*PETUNJUK TUGAS*. Tulis ulang kata demi kata seluruh teks tentang turnamen PORTAS Cup 1 tanpa mengubah apa pun.

*KUTIPAN DOKUMEN*.
==========

RI News. Pesisir Selatan – Dunia sepak bola akar rumput Sumatera Barat memasuki babak baru yang penuh prestise. PORTAS Cup 1 Open Tournament 3 Provinsi 2026 siap digelar dengan konsep yang jauh melampaui turnamen lokal biasa. Digagas oleh PORTAS FC dari Simpan Gunung dan Tanpa, ajang ini dirancang sebagai simbol kebangkitan sepak bola daerah dengan standar modern dan transparansi tinggi.
Sebelum pertandingan pertama dimulai, panitia telah mencuri perhatian publik melalui Technical Meeting yang digelar dengan nuansa megah, menyerupai proses drawing Piala Dunia FIFA. Acara pengundian grup ini berlangsung di Sekretariat PORTAS FC, Kecamatan Ranah Ampek Hulu Tapan, Kabupaten Pesisir Selatan, pada Jumat, 29 Mei 2026.
Dalam technical meeting tersebut, 24 tim terbaik hasil seleksi akan dibagi menjadi 8 grup. Pembagian dilakukan menggunakan tiga pot berdasarkan wilayah asal klub untuk menghindari bentrokan dini antar tim yang berdekatan. Strategi ini dinilai cerdas karena mampu menjaga kualitas persaingan sejak fase grup serta menciptakan atmosfer kompetisi yang lebih sehat dan menarik bagi penonton.

PORTAS Cup 1 semakin menegaskan gengsinya melalui total hadiah mencapai Rp54.000.000. Jumlah ini menjadikannya salah satu turnamen sepak bola paling bergengsi di kawasan Sumatera Barat saat ini.

==========

*Catatan dari sebuah kumpulan data*.
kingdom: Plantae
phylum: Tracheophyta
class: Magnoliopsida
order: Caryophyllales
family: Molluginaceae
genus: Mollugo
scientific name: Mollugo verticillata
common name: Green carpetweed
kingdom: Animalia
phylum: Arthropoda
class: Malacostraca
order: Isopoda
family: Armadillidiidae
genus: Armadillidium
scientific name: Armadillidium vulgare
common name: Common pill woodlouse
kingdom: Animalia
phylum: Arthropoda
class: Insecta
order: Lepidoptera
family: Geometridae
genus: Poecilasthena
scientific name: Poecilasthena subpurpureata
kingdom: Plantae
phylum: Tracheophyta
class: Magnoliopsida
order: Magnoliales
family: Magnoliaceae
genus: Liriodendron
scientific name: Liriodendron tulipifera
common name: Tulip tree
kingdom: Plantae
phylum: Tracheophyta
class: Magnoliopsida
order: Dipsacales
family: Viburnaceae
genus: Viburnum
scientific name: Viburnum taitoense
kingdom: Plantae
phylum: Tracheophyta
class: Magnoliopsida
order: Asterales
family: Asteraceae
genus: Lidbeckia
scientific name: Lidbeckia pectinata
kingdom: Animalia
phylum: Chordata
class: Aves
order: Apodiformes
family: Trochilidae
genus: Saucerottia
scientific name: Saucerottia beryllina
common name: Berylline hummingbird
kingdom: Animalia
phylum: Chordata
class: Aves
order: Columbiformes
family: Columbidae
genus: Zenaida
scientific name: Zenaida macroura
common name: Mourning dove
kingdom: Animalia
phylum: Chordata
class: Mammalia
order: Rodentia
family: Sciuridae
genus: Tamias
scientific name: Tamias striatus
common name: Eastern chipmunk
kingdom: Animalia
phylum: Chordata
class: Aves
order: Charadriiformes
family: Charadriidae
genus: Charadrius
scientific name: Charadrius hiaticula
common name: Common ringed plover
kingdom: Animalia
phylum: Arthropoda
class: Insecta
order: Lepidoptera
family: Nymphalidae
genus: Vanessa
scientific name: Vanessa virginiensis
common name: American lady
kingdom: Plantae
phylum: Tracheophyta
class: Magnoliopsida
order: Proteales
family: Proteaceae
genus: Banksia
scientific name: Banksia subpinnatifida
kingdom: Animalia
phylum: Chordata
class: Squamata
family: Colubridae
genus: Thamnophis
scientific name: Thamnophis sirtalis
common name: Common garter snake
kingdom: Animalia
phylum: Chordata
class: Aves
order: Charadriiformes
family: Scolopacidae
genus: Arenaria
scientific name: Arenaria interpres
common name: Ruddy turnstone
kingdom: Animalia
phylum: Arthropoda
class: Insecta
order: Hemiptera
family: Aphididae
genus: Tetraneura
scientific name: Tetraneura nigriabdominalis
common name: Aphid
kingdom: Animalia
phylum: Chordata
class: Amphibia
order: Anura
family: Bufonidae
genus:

==========

*HASIL LATIHAN*.
RI News. Pesisir Selatan – Dunia sepak bola akar rumput Sumatera Barat memasuki babak baru yang penuh prestise. PORTAS Cup 1 Open Tournament 3 Provinsi 2026 siap digelar dengan konsep yang jauh melampaui turnamen lokal biasa. Digagas oleh PORTAS FC dari Simpan Gunung dan Tanpa, ajang ini dirancang sebagai simbol kebangkitan sepak bola daerah dengan standar modern dan transparansi tinggi.
Sebelum pertandingan pertama dimulai, panitia telah mencuri perhatian publik melalui Technical Meeting yang digelar dengan nuansa megah, menyerupai proses drawing Piala Dunia FIFA. Acara pengundian grup ini berlangsung di Sekretariat PORTAS FC, Kecamatan Ranah Ampek Hulu Tapan, Kabupaten Pesisir Selatan, pada Jumat, 29 Mei 2026.
Dalam technical meeting tersebut, 24 tim terbaik hasil seleksi akan dibagi menjadi 8 grup. Pembagian dilakukan menggunakan tiga pot berdasarkan wilayah asal klub untuk menghindari bentrokan dini antar tim yang berdekatan. Strategi ini dinilai cerdas karena mampu menjaga kualitas persaingan sejak fase grup serta menciptakan atmosfer kompetisi yang lebih sehat dan menarik bagi penonton.

PORTAS Cup 1 semakin menegaskan gengsinya melalui total hadiah mencapai Rp54.000.000. Jumlah ini menjadikannya salah satu turnamen sepak bola paling bergengsi di kawasan Sumatera Barat saat ini.